- [Work required]: Return every entry exactly as written, with the pictures removed.

- [Input data]:
★ ★ ★ ★

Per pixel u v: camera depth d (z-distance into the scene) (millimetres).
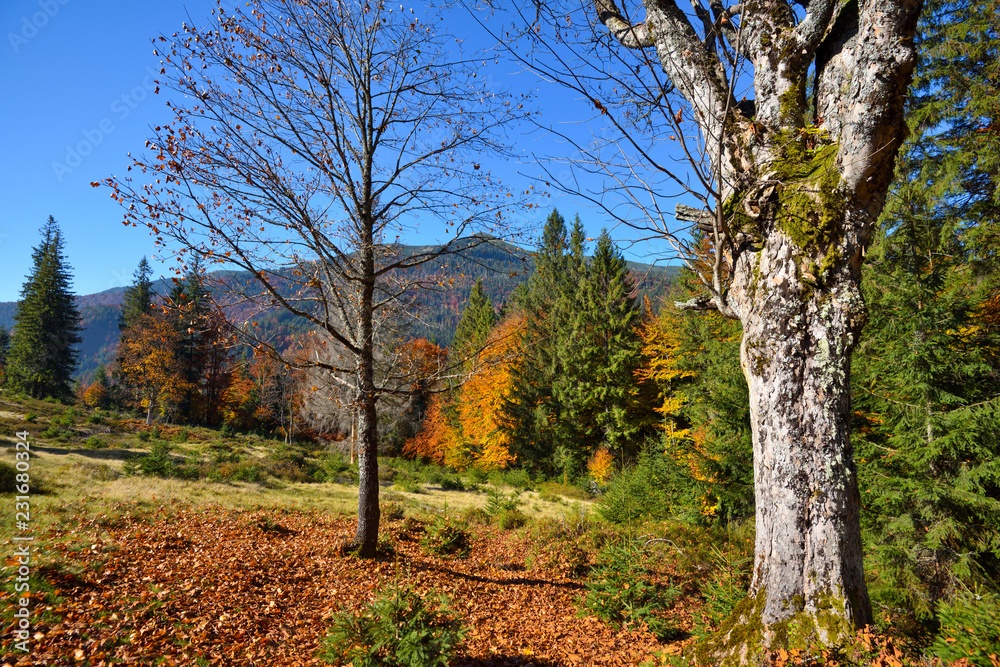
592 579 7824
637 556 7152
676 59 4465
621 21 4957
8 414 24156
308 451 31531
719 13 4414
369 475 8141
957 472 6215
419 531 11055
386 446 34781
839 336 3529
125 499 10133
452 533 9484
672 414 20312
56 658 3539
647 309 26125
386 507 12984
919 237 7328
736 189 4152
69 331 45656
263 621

★ ★ ★ ★

- [Expected answer]:
Per pixel u v: camera depth d (z-distance into the scene) (millimetres).
592 579 7824
637 556 7152
676 59 4465
621 21 4957
8 414 24156
308 451 31531
719 13 4414
369 475 8141
957 472 6215
419 531 11055
386 446 34781
839 336 3529
125 499 10133
452 533 9484
672 414 20312
56 658 3539
647 309 26125
386 507 12984
919 237 7328
736 189 4152
69 331 45656
263 621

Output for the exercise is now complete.